Thursday, January 8, 2015

Cut costs, eliminate risk: The business case for LawPort

SharePoint – Many Advantages to Leverage, Some Challenges to Overcome:
The legal industry has moved to embrace Microsoft’s SharePoint as the platform of choice for building web-based portal and knowledge management infrastructures. Efficient collection, organization and distribution of a firm’s intellectual capital (both internally and externally in some cases) has become increasingly important, most especially for those firms with a leadership team that values cross-practice, cross-geographic, and even cross-industry client service.

In addition, visionary law firm leaders understand that it is critical to efficiently and effectively offer enterprise access to data and information about the firm’s people, processes and financial operations as part of the growing focus on the business of law.

Equally important, firms with a strong commitment to the continuing professional development of their lawyers excel at encouraging them to document and share their expertise, thereby building their own reputations and that of the firm.

At SydneyPLUS/LawPort, we believe that SharePoint 2007 and 2010 represent many significant advances that are critical to the continuing success of a progressive law firm, in terms of the practice of law and the business of law, and also in terms of leveraging the expertise and professional development of individual lawyers and staff:

  • an acknowledgement that collaboration and sharing is key
  • an understanding that knowledge means more than documents
  • the use of modular web page components that can be easily moved, shared and changed (web parts) has come of age
  • portals are now fundamental infrastructure and not the latest fad
  • the integration of business data and key performance metrics is vital to the usability and therefore, success of a portal.

With experience, law firm CKOs and CIOs are telling us that even with the many groundbreaking benefits that SharePoint offers, it is increasingly clear that simply installing the product does not deliver complete results to the legal sector. While Microsoft’s enterprise products are designed to be adapted by expert IT staff to the varied needs of all kinds of businesses and individuals, they are not tailored to the specific requirements of law firms, which are unique even within the world of professional services.

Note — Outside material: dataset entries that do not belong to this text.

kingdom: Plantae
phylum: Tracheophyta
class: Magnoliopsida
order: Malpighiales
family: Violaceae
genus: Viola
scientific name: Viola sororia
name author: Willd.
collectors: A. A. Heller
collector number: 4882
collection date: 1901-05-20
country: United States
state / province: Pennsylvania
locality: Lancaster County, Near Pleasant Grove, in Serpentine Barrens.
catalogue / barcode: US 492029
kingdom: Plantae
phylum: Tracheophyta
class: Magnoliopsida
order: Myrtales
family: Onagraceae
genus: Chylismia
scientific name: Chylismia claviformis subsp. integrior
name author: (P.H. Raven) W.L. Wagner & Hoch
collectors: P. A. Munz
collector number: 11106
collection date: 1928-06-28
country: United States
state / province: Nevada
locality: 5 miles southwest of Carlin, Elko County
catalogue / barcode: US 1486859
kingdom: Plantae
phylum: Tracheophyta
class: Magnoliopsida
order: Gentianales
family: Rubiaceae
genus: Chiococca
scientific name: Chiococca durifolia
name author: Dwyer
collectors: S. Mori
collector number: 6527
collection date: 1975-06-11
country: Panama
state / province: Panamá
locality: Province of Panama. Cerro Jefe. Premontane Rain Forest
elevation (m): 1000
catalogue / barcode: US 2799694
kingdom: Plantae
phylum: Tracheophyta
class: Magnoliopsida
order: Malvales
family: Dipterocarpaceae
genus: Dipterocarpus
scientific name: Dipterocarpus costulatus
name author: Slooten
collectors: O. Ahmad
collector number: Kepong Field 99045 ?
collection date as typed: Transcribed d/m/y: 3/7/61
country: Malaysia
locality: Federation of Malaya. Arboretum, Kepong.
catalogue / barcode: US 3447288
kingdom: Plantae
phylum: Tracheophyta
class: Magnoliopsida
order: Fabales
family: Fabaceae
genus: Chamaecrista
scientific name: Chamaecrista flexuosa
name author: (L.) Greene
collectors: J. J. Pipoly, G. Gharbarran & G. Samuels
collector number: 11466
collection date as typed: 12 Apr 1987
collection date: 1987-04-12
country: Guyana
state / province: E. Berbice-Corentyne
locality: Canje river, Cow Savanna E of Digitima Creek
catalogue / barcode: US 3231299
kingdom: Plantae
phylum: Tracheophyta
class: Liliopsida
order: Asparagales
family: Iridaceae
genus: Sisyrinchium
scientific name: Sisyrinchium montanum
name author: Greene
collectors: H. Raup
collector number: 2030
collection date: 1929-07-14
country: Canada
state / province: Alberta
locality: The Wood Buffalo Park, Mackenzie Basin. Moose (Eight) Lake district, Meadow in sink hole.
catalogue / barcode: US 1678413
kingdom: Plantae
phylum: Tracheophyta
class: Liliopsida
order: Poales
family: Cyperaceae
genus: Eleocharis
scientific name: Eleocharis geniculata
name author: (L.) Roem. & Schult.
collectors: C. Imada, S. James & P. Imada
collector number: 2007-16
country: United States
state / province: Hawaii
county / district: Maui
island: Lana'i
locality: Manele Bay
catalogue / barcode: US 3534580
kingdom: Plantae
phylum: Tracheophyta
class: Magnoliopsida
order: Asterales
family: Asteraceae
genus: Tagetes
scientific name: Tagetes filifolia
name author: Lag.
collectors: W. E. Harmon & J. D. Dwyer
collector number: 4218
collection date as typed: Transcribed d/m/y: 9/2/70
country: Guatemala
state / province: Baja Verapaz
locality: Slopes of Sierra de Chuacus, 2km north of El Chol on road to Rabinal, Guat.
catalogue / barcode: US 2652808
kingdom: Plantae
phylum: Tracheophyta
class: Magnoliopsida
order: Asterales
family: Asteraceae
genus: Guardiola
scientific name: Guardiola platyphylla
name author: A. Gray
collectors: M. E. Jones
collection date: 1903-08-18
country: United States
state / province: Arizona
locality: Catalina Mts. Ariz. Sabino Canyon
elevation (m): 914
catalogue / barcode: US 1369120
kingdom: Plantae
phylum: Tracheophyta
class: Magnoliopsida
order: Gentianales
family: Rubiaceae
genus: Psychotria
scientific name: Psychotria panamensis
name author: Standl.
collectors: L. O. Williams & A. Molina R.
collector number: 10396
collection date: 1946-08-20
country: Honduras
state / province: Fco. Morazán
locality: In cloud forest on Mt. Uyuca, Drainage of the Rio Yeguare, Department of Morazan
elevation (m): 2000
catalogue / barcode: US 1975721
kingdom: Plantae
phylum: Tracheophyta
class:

In addition to having a strong commitment to leveraging and growing the firm’s intellectual capital, and to sharing business intelligence with practice and functional department managers, top law firm leaders understand that making the best use of their IT and financial resources is critical to the bottom line.

Executives we’ve interviewed feel strongly (and we agree) that they’ve done the right thing in selecting SharePoint. However, they are now looking for solutions to the challenges of accelerating the implementation, to making the most effective use of internal resources, and to delivering law firm specific applications that integrate seamlessly with SharePoint 2007 and 2010.